**YOUR INSTRUCTIONS:** Copy the lines below exactly. Start at the first and finish with the line containing "традиционная".

[[ DATA LISTING open ]]

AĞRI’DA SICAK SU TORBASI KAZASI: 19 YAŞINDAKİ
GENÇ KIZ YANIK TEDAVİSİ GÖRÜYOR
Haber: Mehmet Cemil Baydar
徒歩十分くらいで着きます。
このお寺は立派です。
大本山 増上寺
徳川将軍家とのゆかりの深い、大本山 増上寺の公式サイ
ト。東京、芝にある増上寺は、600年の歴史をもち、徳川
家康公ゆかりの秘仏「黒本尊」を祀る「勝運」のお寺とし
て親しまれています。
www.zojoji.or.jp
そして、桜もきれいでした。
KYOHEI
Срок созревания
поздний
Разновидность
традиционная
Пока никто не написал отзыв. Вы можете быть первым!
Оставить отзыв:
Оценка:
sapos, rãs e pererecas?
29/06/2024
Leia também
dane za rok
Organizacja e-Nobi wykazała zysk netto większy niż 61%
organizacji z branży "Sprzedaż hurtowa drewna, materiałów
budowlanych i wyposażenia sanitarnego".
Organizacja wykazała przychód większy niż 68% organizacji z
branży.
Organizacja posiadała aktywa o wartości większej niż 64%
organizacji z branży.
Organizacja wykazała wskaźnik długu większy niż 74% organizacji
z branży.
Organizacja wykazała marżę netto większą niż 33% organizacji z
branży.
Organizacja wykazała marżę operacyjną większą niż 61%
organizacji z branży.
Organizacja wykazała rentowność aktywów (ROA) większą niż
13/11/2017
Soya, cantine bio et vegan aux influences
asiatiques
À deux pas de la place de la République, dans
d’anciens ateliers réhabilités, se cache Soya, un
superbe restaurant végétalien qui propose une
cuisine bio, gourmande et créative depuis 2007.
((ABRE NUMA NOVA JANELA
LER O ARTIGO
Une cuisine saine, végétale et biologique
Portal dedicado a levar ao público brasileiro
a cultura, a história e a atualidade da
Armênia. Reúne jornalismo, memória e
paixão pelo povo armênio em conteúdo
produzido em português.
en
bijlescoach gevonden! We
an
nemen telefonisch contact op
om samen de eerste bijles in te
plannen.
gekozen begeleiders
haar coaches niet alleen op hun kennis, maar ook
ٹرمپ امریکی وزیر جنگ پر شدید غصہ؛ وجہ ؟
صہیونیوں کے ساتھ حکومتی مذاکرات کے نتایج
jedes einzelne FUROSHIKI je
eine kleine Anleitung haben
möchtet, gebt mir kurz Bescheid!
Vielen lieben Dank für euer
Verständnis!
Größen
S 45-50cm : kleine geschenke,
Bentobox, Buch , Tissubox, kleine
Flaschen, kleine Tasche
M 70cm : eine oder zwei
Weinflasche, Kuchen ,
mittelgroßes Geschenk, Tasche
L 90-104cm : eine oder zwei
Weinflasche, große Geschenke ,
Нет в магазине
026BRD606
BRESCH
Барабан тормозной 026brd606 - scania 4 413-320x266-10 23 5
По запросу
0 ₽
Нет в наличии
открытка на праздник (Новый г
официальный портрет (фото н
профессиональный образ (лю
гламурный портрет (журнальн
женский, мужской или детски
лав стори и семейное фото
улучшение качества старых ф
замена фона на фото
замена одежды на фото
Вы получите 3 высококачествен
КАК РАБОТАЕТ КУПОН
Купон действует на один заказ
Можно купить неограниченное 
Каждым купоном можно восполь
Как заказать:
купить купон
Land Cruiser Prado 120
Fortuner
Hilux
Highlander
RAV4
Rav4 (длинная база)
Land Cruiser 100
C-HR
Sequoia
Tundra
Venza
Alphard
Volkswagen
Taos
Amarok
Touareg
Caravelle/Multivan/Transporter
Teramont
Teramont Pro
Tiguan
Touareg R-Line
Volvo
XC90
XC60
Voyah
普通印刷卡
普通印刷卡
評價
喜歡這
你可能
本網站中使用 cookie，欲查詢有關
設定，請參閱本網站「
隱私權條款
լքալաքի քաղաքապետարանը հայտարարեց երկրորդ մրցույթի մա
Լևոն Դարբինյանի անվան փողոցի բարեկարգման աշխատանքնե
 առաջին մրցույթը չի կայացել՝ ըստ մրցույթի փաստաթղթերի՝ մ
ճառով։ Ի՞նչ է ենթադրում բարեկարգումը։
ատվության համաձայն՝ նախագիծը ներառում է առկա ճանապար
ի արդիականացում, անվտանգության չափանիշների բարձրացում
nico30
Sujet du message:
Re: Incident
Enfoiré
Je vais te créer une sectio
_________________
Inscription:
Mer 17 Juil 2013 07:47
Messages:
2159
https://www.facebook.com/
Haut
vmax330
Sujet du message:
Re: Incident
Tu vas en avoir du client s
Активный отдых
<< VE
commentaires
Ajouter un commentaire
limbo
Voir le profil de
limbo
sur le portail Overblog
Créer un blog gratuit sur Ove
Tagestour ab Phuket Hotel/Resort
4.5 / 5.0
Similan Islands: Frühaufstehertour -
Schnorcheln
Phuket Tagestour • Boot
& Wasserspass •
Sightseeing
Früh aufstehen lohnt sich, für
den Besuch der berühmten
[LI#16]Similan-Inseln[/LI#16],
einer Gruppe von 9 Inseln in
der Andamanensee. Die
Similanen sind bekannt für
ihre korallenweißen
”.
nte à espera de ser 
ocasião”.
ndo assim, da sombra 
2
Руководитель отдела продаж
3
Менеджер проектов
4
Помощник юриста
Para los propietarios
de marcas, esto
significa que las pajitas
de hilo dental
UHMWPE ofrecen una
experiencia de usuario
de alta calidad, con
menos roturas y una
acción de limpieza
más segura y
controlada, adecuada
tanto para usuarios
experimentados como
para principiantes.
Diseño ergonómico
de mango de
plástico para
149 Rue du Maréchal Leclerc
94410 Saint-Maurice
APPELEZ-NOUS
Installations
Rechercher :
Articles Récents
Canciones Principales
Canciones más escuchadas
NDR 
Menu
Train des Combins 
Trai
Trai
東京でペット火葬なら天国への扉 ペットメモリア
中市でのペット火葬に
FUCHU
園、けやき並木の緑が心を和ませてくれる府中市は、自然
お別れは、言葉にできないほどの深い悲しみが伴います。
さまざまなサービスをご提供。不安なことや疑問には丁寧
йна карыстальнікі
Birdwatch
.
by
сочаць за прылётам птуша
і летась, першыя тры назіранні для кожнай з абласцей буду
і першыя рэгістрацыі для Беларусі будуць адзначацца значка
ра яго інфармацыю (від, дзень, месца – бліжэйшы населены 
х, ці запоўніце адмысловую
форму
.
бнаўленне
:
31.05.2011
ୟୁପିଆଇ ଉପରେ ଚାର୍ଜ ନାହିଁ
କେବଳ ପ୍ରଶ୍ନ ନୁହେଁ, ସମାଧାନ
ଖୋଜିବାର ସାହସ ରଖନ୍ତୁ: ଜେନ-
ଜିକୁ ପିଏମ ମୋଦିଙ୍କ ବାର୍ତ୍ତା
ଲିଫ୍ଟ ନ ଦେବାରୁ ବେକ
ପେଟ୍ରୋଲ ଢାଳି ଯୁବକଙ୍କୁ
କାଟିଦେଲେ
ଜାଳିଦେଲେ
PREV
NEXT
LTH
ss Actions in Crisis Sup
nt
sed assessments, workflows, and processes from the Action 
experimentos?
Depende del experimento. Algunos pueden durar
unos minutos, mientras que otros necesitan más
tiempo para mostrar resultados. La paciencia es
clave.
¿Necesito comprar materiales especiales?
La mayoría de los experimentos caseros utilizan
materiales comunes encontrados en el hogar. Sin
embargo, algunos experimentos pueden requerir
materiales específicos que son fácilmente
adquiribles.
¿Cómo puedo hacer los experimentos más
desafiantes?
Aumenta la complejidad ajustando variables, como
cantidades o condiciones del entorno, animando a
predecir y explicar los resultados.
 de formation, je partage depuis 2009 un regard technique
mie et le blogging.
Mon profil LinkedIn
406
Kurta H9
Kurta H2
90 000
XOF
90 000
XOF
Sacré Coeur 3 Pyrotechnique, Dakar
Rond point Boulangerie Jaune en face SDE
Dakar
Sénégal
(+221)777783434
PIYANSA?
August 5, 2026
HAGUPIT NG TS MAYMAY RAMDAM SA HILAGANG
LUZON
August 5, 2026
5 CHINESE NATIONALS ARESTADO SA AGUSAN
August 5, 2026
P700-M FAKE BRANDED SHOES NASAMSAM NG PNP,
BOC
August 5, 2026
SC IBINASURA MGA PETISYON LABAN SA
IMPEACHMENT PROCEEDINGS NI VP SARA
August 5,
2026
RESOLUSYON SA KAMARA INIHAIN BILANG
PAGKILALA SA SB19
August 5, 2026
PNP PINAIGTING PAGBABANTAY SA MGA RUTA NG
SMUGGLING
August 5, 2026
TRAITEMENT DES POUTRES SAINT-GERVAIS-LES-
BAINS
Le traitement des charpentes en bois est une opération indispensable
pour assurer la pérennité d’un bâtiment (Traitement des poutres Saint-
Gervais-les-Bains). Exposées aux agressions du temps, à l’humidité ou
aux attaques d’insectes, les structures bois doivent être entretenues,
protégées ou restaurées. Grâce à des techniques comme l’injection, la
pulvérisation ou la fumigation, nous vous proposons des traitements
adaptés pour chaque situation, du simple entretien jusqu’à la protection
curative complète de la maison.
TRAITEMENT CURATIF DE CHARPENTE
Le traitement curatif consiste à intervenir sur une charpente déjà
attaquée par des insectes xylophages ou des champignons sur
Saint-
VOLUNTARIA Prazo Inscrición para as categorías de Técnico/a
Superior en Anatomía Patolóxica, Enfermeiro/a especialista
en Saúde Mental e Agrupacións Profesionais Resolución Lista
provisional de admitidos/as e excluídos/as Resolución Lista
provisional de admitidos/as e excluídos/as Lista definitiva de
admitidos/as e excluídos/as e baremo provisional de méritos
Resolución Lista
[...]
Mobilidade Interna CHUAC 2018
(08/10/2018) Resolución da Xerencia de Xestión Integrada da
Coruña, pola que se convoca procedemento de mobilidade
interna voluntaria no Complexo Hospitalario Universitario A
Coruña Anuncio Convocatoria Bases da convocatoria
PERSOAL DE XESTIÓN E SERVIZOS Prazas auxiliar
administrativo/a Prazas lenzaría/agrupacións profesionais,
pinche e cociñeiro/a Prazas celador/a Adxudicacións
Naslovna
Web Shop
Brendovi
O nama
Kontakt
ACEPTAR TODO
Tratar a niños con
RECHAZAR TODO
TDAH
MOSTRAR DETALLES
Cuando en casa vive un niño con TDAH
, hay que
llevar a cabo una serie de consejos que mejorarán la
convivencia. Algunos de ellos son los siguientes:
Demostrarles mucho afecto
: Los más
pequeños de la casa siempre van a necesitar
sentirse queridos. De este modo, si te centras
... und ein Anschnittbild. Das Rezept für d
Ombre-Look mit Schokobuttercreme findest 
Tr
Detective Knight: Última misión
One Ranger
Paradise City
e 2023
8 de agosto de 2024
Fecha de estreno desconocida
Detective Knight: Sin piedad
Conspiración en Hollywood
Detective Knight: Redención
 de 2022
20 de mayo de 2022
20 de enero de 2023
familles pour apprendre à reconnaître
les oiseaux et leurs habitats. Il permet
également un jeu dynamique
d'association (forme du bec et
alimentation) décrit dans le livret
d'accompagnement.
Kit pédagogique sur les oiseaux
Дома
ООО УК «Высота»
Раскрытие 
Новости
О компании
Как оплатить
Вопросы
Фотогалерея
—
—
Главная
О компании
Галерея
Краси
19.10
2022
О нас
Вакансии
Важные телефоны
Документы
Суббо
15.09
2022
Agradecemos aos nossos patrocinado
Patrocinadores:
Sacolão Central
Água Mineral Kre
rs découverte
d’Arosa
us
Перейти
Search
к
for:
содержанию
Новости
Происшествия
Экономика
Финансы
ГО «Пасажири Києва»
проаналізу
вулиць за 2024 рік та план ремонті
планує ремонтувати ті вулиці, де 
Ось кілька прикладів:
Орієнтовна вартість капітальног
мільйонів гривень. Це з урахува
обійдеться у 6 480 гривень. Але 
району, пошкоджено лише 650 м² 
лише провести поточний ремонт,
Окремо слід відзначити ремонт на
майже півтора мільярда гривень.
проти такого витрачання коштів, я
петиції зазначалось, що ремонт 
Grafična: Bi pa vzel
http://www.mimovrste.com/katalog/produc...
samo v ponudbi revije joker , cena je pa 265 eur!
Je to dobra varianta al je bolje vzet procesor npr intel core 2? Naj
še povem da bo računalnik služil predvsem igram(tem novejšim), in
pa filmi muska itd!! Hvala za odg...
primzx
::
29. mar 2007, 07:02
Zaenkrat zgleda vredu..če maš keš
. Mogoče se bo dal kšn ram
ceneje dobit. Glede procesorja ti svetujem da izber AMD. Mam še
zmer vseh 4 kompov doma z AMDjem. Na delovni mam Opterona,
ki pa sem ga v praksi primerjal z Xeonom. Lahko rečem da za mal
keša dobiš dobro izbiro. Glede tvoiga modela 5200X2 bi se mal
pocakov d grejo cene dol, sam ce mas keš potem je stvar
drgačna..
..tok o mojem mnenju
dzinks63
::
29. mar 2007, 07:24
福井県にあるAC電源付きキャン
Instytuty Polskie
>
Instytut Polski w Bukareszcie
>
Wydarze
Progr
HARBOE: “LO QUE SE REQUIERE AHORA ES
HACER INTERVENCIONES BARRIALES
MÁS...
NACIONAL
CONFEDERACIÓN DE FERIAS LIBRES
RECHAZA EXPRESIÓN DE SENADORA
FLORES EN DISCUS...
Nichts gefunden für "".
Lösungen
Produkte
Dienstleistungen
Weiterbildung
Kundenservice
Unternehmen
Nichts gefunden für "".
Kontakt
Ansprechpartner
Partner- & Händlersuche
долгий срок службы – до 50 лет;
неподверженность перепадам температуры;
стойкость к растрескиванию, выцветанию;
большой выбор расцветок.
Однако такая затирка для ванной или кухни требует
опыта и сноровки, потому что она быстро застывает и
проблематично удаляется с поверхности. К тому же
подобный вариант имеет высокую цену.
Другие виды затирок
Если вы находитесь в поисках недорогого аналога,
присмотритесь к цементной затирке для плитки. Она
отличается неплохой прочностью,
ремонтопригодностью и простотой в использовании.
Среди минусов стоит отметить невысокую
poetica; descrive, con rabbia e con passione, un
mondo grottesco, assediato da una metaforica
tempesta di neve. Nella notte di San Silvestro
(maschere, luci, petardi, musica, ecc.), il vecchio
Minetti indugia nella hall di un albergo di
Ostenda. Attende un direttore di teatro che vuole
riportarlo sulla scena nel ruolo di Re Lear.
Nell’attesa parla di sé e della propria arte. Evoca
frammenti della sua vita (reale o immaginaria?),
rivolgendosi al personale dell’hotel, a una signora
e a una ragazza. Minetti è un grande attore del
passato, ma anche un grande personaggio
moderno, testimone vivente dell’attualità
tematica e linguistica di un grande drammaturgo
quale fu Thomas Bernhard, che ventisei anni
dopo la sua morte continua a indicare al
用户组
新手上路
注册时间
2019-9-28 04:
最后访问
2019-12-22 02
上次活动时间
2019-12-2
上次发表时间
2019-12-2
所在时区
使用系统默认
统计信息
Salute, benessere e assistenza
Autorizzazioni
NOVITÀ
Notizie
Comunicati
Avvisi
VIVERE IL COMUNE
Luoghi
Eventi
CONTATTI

[[ DATA LISTING closed ]]

**ANSWER TO THIS EXERCISE:**
AĞRI’DA SICAK SU TORBASI KAZASI: 19 YAŞINDAKİ
GENÇ KIZ YANIK TEDAVİSİ GÖRÜYOR
Haber: Mehmet Cemil Baydar
徒歩十分くらいで着きます。
このお寺は立派です。
大本山 増上寺
徳川将軍家とのゆかりの深い、大本山 増上寺の公式サイ
ト。東京、芝にある増上寺は、600年の歴史をもち、徳川
家康公ゆかりの秘仏「黒本尊」を祀る「勝運」のお寺とし
て親しまれています。
www.zojoji.or.jp
そして、桜もきれいでした。
KYOHEI
Срок созревания
поздний
Разновидность
традиционная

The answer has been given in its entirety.